A multiplex real-time PCR method for the quantitative determination of equine (horse) fractions in meat products

- A multiplex real-time qPCR system for quantitative assessment of meat is presented.
- Beef, pork, horse and sheep fractions quantified in relation to myostatin.
- Validation of the assay along recommended guidelines.
- Comparison with another real-time PCR method.

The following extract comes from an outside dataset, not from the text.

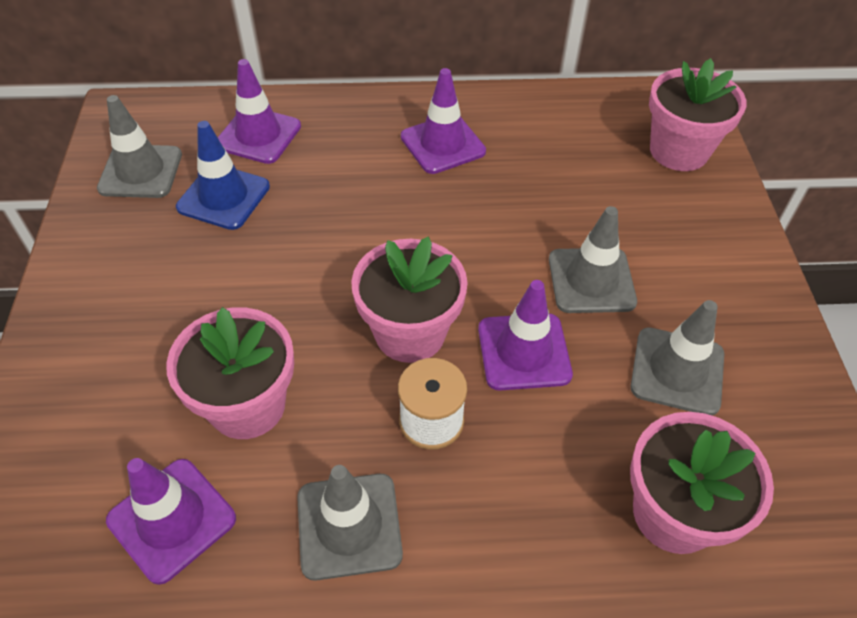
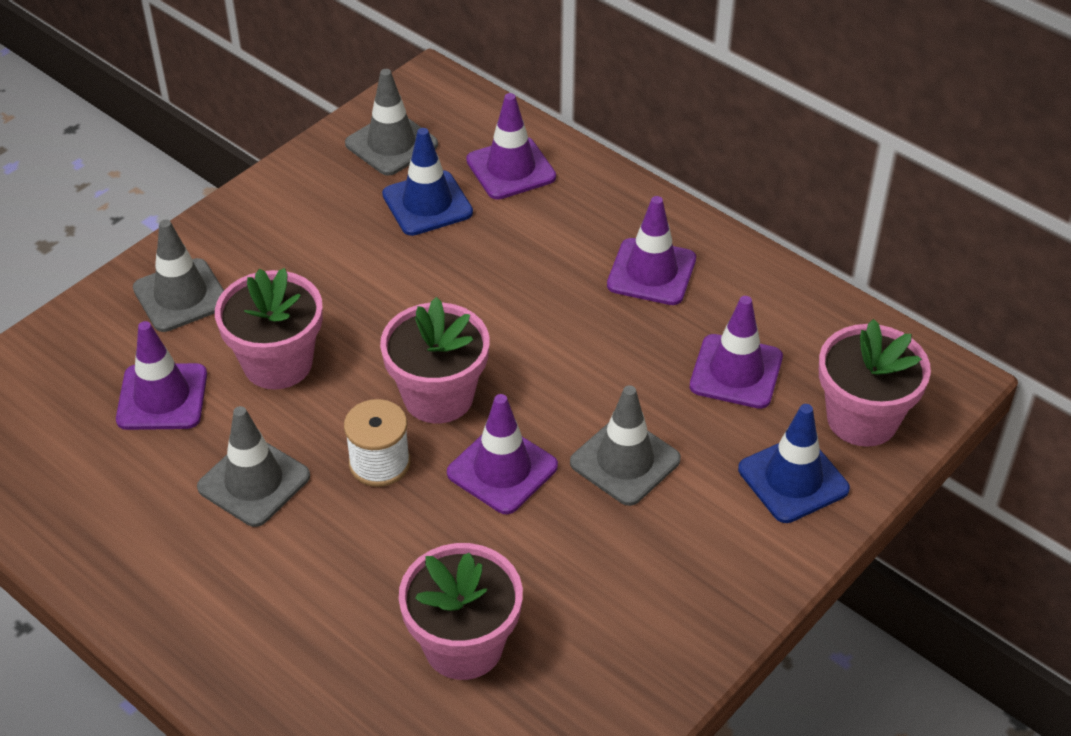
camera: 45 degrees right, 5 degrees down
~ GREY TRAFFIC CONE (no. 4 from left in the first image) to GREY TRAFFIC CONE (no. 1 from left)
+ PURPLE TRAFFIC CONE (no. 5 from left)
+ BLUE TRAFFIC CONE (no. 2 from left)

The recent horse meat scandal that rocked Europe in early 2013 shows how important it is for the routine food control authorities to constantly evolve analytical tools for the accurate evaluation of meat products among others, to ensure that product declaration and actual composition correlate. While in most cases qualitative detection approaches suffice for product evaluation, in other cases a quantitative analysis is important to distinguish between inadvertent contamination and deliberate adulteration.In this work an optimized real-time qPCR-based approach is presented and compared with another real-time based method for the detection of equine sequences among others in meat products. The method is a multiplex system for the simultaneous quantification of horse, beef, pork and sheep fractions, and was validated for use in the routine analysis of meat products. We describe a modular multiplex approach, where a quadruplex system (without sheep) and a pentaplex assay (with an integrated sheep detection system) can be applied in meat detection and quantification strategies. The analysis is matrix independent and relies on concomitant quantification of the animal species present in the food sample against the backdrop of myostatin, a universal sequence present in most mammalian and poultry species. The limit of detection of the analytical method was 10 genome copy equivalents. For validation of the method, meat samples comprising differing meat compositions were analysed, and the assay performed well in terms of robustness and reproducibility.